Notes: A, B, C, D#, E, F, G#
Intervals: 1P, 2M, 3m, 4A, 5P, 6m, 7M
Degrees: 1 2 b3 #4 5 b6 7
Formula: W-H-WH-H-H-WH-H
Number of notes: 7
Tuning: 7-string (B-E-A-D-G-B-E)
About 7-string Tuning
The 7-string guitar adds a low B string below the standard 6-string tuning (B-E-A-D-G-B-E), extending the instrument's range into bass territory. This extra low end has become essential in progressive metal, djent, and modern heavy music, enabling crushing low-end riffs while maintaining access to standard guitar voicings on the upper strings.
Pioneered by jazz guitarist George Van Eps and later brought into the metal mainstream by Steve Vai and Korn, the 7-string guitar has become a staple of modern heavy music. Players like Tosin Abasi, Misha Mansoor, and John Petrucci have pushed the instrument's capabilities into new territory, using the extended range for complex harmonic progressions, polyrhythmic riffs, and sweeping arpeggios that span an enormous tonal range.

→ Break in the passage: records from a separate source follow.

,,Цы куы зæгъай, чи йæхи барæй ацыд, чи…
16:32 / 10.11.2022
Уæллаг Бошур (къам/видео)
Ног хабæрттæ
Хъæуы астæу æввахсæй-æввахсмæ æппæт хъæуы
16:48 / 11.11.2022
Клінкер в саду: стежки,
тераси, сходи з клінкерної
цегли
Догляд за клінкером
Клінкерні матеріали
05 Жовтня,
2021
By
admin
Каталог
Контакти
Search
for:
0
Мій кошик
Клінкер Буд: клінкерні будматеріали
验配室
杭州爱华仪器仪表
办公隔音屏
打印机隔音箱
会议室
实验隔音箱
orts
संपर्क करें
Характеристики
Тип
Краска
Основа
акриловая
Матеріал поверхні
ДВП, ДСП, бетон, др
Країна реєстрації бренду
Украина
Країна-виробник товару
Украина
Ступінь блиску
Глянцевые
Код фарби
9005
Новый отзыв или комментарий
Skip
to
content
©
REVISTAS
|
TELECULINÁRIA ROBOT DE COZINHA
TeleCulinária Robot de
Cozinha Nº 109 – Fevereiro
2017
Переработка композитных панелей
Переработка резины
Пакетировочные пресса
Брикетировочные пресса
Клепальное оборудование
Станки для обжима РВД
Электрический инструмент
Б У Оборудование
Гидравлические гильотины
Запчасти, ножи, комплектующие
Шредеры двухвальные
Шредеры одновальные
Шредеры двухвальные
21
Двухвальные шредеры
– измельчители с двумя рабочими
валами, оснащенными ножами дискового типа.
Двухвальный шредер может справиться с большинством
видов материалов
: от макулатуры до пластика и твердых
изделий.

Notable artists: Dream Theater, Periphery, Animals as Leaders, Korn, Meshuggah
Best for: Progressive metal riffs, extended-range chord voicings, djent rhythms, and jazz fusion harmony
Musical Character
Contains TWO augmented 2nd intervals (b3-#4 and b6-7), giving it an unmistakable double-exotic quality. These 'leaps' are what make it sound simultaneously Eastern European and Middle Eastern.